Saved entries:
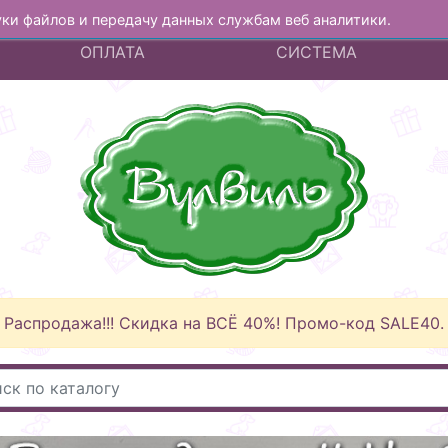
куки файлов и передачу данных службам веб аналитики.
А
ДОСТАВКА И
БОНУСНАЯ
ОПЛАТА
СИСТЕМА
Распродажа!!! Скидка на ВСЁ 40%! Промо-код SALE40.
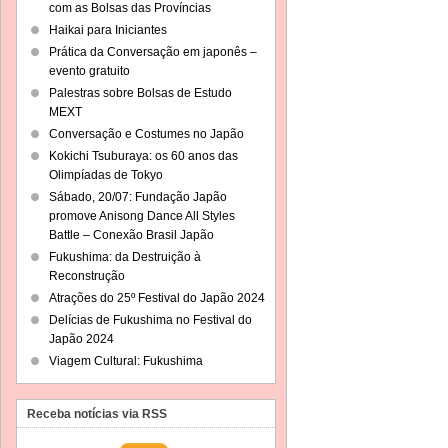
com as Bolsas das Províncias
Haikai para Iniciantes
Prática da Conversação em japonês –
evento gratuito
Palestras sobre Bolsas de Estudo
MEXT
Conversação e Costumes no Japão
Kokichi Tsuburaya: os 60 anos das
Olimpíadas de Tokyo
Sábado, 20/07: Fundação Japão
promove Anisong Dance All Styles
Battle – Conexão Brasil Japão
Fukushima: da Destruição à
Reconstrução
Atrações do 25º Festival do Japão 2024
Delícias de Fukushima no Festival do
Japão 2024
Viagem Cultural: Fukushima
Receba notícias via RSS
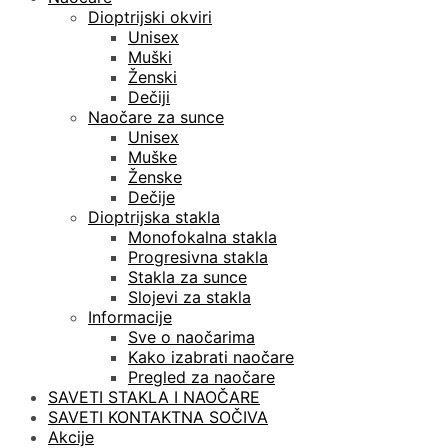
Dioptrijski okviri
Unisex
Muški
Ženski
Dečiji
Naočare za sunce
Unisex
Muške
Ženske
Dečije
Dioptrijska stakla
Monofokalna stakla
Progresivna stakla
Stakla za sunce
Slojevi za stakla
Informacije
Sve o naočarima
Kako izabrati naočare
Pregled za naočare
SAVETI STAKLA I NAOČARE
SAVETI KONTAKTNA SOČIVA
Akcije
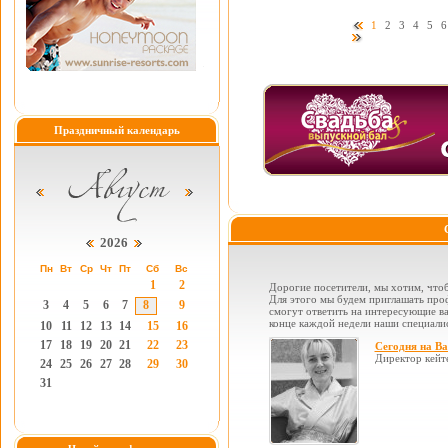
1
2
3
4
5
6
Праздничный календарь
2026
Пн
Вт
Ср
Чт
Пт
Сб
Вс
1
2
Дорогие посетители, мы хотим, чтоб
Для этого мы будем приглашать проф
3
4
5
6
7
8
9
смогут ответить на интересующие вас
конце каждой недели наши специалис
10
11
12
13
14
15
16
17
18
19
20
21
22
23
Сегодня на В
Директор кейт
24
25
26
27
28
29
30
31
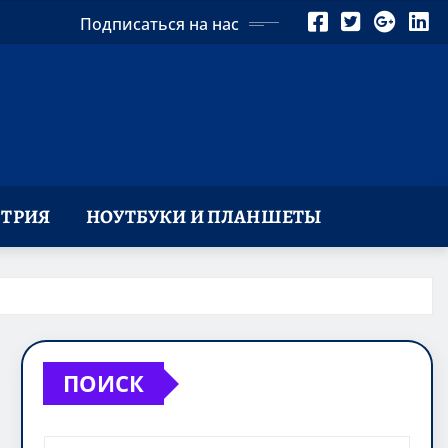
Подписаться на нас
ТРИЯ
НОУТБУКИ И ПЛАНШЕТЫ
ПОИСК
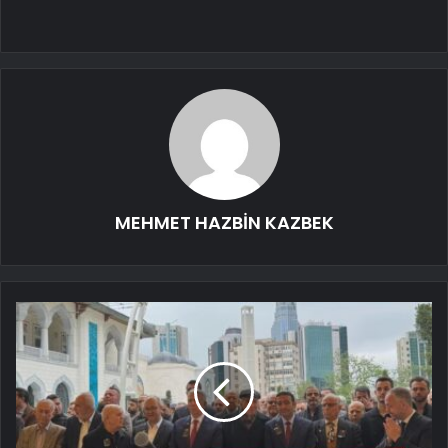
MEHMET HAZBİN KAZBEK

# [Exercise objective]
Return the lines from the rows above unchanged, beginning at the line that contains "com as Bolsas das Províncias" and stopping after the line that contains "Receba notícias via RSS".

# [Result of this exercise]
com as Bolsas das Províncias
Haikai para Iniciantes
Prática da Conversação em japonês –
evento gratuito
Palestras sobre Bolsas de Estudo
MEXT
Conversação e Costumes no Japão
Kokichi Tsuburaya: os 60 anos das
Olimpíadas de Tokyo
Sábado, 20/07: Fundação Japão
promove Anisong Dance All Styles
Battle – Conexão Brasil Japão
Fukushima: da Destruição à
Reconstrução
Atrações do 25º Festival do Japão 2024
Delícias de Fukushima no Festival do
Japão 2024
Viagem Cultural: Fukushima
Receba notícias via RSS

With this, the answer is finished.